Source:
┏━━

The ANC has the whole human history to live and potentially recover as a hegemon or leader of society. Its current membership, leaders, and capturers risk being rejected by what the ANC stands for. The ANC has never been subjected to such degradation of what it stands for by those that must represent its founding values and provisions. While it is true that organisations are its members, there are moments when the organisation carries, defines, and makes its members. As a brand and historical reality, the ANC survives without those inside it. 


In the last two decades since its founding in 1912, its members and leaders have challenged the ANC’s existence more than its enemies. Its past four national conferences contain the most resolutions about the integrity of its members and leaders. It has had two of its presidents recalled for reasons related to its entanglement with corruption, capture by predatory benefactors, and factionalism owing to defence or otherwise of malfeasance. It has put most institutions and governments, provincial and local, where it governed under administration. It has been to court about its internal disputes more than any registered political party in RSA.

┗━━

Data shown:
┏━━

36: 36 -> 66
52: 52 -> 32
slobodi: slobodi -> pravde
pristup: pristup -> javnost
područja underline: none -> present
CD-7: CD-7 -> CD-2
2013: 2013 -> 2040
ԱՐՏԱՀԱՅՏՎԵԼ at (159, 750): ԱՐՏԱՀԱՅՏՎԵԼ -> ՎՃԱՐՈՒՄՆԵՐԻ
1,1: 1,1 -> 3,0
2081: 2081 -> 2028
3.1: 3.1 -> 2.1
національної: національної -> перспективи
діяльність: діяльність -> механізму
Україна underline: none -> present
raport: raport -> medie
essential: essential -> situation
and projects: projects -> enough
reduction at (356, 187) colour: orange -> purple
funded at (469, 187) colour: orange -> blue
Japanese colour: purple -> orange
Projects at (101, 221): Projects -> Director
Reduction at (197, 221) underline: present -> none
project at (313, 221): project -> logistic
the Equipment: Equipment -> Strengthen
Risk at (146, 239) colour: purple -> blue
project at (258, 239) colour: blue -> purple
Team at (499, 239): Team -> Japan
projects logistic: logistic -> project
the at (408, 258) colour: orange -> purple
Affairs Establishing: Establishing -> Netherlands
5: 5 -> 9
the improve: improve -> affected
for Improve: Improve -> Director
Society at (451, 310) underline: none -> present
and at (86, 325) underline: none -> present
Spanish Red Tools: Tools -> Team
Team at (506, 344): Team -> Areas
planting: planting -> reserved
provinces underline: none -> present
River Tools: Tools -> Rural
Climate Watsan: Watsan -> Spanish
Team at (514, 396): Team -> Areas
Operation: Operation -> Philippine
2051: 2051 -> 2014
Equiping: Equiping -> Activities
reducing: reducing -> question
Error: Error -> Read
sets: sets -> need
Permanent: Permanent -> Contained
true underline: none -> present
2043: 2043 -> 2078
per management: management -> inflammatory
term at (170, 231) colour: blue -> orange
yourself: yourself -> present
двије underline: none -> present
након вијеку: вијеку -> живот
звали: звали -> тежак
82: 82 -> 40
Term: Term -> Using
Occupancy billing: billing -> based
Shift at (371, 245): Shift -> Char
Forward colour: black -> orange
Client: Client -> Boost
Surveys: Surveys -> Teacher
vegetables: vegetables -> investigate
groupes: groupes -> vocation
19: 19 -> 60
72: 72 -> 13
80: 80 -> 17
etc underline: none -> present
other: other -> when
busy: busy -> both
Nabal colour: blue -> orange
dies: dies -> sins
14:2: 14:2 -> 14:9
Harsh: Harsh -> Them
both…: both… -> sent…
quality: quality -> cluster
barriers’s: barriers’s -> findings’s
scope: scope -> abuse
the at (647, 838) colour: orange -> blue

┗━━

Stated problem 1: Sum up the passage on the ANC in two sentences.
Stated problem 2:
Answer these questions from the passage on the ANC:
(a) In what year was the ANC founded?
(b) How many ANC presidents have been recalled?
(c) Which meetings contain the most resolutions about the integrity of the ANC's members and leaders?
Stated problem 3: Translate this sentence from the passage on the ANC into Spanish: "As a brand and historical reality, the ANC survives without those inside it."
The rows are separate material and do not relate to the passage on the ANC.

Problem solution 1: The passage on the ANC argues that the party has been degraded by the very people who should represent its founding values, although it can survive without them as a brand and historical reality. It says the party's own members and leaders have challenged its existence more than its enemies have, pointing to conference resolutions on integrity, two recalled presidents, governments placed under administration, and frequent court cases over internal disputes.

Problem solution 2:
(a) 1912
(b) Two
(c) Its past four national conferences

Problem solution 3: Como marca y realidad histórica, el ANC sobrevive sin quienes están dentro de él.